I wish I could have her, I would in a heartbeat, but she needs to be the only kitty or with a very very confident one xx


----------



## Sh N (Dec 2, 2015)

loroll1991 said:


> I wish I could have her, I would in a heartbeat, but she needs to be the only kitty or with a very very confident one xx


I wish so too! I just want to give this girl a chance to be loved! Rescue cats who haven't had the greatest start to their lives take their time to trust and believe their humans- and that should be considered by people adopting her. The more time you spend with them, the more rewards you get.

What a sweetie, though.


----------



## Polly G (Apr 30, 2013)

There must be a special person out there who can offer a forever home to this gorgeous girl. Keeping everything tightly crossed for beautiful Beth xx


----------



## loroll1991 (Apr 11, 2015)

Polly G said:


> There must be a special person out there who can offer a forever home to this gorgeous girl. Keeping everything tightly crossed for beautiful Beth xx


There just has to be, they'll see her photo and just fall in love with her and they'll know they're her forever home. I just wish it could have been for this Christmas, but it wasn't meant to be! She's in a wonderful foster home, in the warm, being looked after so that's something !! Xxx


----------



## ZoeM (Jul 16, 2015)

My heart breaks not to see this beautiful girl in a home yet. She is absolutely stunning!


----------



## loroll1991 (Apr 11, 2015)

ZoeM said:


> My heart breaks not to see this beautiful girl in a home yet. She is absolutely stunning!


Me too  she is so beautiful. I won't give up  her new slaves will find her soon and know she's perfect for them! x


----------



## loroll1991 (Apr 11, 2015)

I honestly just burst into tears.... BETH HAS BEEN RESERVED!!!!!!!


----------



## Rolacolacube (Aug 21, 2012)

Absolutely wonderful news xx


----------



## Polly G (Apr 30, 2013)

That is fantastic news - I have been following Beth's story and I think she is beautiful. Dreams can come true. Have a wonderful life Beth, you truly deserve it xx


----------



## loroll1991 (Apr 11, 2015)

Thank you for all supporting Beth and following her story too! I could not believe it when I saw it, of course I knew she'd find her forever home but I did not realise the news would come today! So happy! Just looking to forward them picking her up  xx


----------



## moggie14 (Sep 11, 2013)

Oh what a lovely present for Beth - and for you hun! So very very pleased :Happy


----------



## loroll1991 (Apr 11, 2015)

moggie14 said:


> Oh what a lovely present for Beth - and for you hun! So very very pleased :Happy


It's literally one of the only things I have been wishing hard for this Christmas.

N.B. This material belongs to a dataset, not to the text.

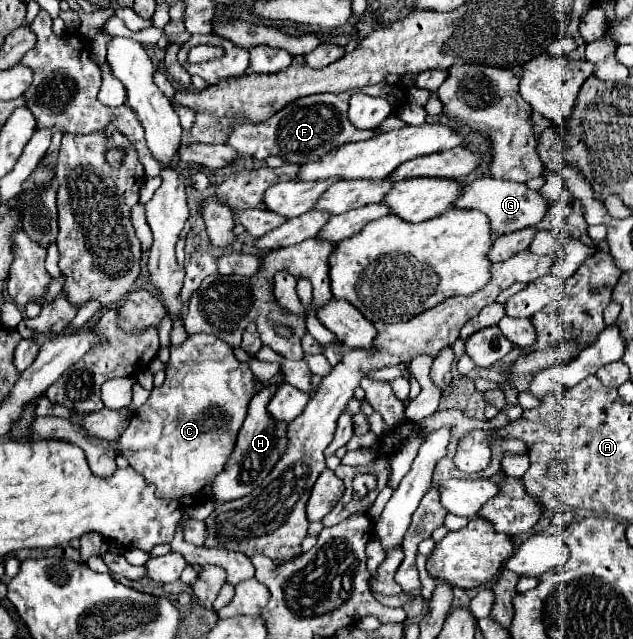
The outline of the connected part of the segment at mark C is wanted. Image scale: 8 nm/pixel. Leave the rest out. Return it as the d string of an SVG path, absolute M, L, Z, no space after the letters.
M207 333L191 335L187 343L183 343L183 347L171 347L167 379L161 387L155 387L151 391L147 403L137 409L129 427L123 431L119 439L121 455L135 471L145 477L147 483L153 483L157 487L155 495L159 495L161 499L177 501L183 507L203 503L211 487L211 479L215 479L215 475L223 471L235 447L237 433L247 415L247 405L253 397L253 381L255 375L251 367L247 363L241 363L235 357L233 347L229 347L223 339Z

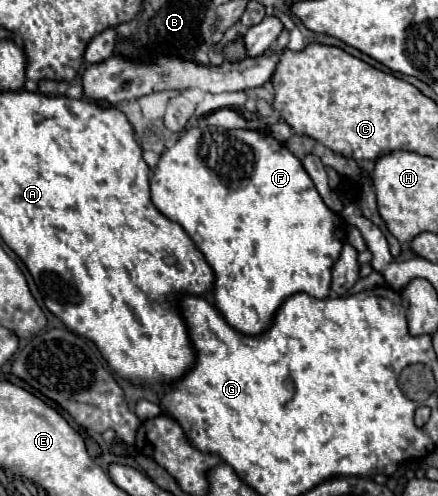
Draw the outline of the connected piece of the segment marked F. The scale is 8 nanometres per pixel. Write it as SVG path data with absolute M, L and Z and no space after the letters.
M193 127L189 129L185 135L181 135L177 139L177 143L169 149L163 151L157 167L153 169L153 177L151 177L151 201L153 205L171 221L179 223L187 235L193 239L193 243L197 245L197 249L205 255L207 263L211 265L211 269L215 271L215 285L213 285L213 297L215 297L215 307L221 311L221 315L225 317L225 321L235 327L237 331L245 333L245 335L259 335L261 331L265 331L265 327L269 327L275 311L279 309L279 305L291 297L293 293L307 293L311 297L317 299L325 299L329 295L329 287L331 287L331 267L337 259L337 255L341 253L343 241L345 241L345 223L343 219L333 213L323 199L319 197L311 177L307 175L307 171L303 169L301 161L279 141L275 141L271 135L263 135L261 131L245 131L245 129L219 129L219 127Z

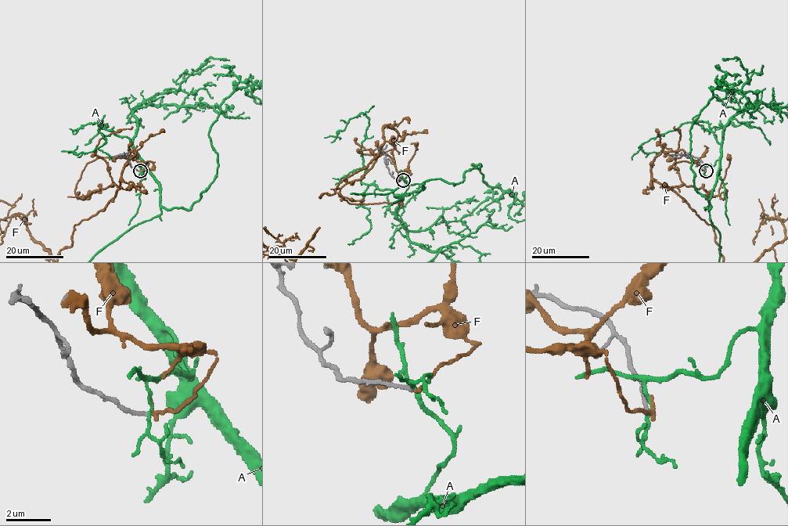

Soooooo very happy  xx


----------



## Sh N (Dec 2, 2015)

Thats fantastic news!


----------



## Charity (Apr 17, 2013)

So pleased she will have a home for the New Year.


----------



## loroll1991 (Apr 11, 2015)

Beth went to her new home this morning  xx


----------



## oliviarussian (Sep 2, 2010)

That's fabulous news


----------



## Polly G (Apr 30, 2013)

Fabulous! Have a wonderful life lovely Beth - you really deserve it xx


----------



## Squeaks (Oct 16, 2014)

Have there been any updates from Beth in her new home? I do love black cats, and I'm so pleased she found a home finally.


----------



## loroll1991 (Apr 11, 2015)

No updates! I hope to see one soon though  xxx


----------



## moggie14 (Sep 11, 2013)

No news is good news I hope :Happy


----------



## loroll1991 (Apr 11, 2015)

moggie14 said:


> No news is good news I hope :Happy


I asked them and they said the last they heard, she is happy and ok  xxx


----------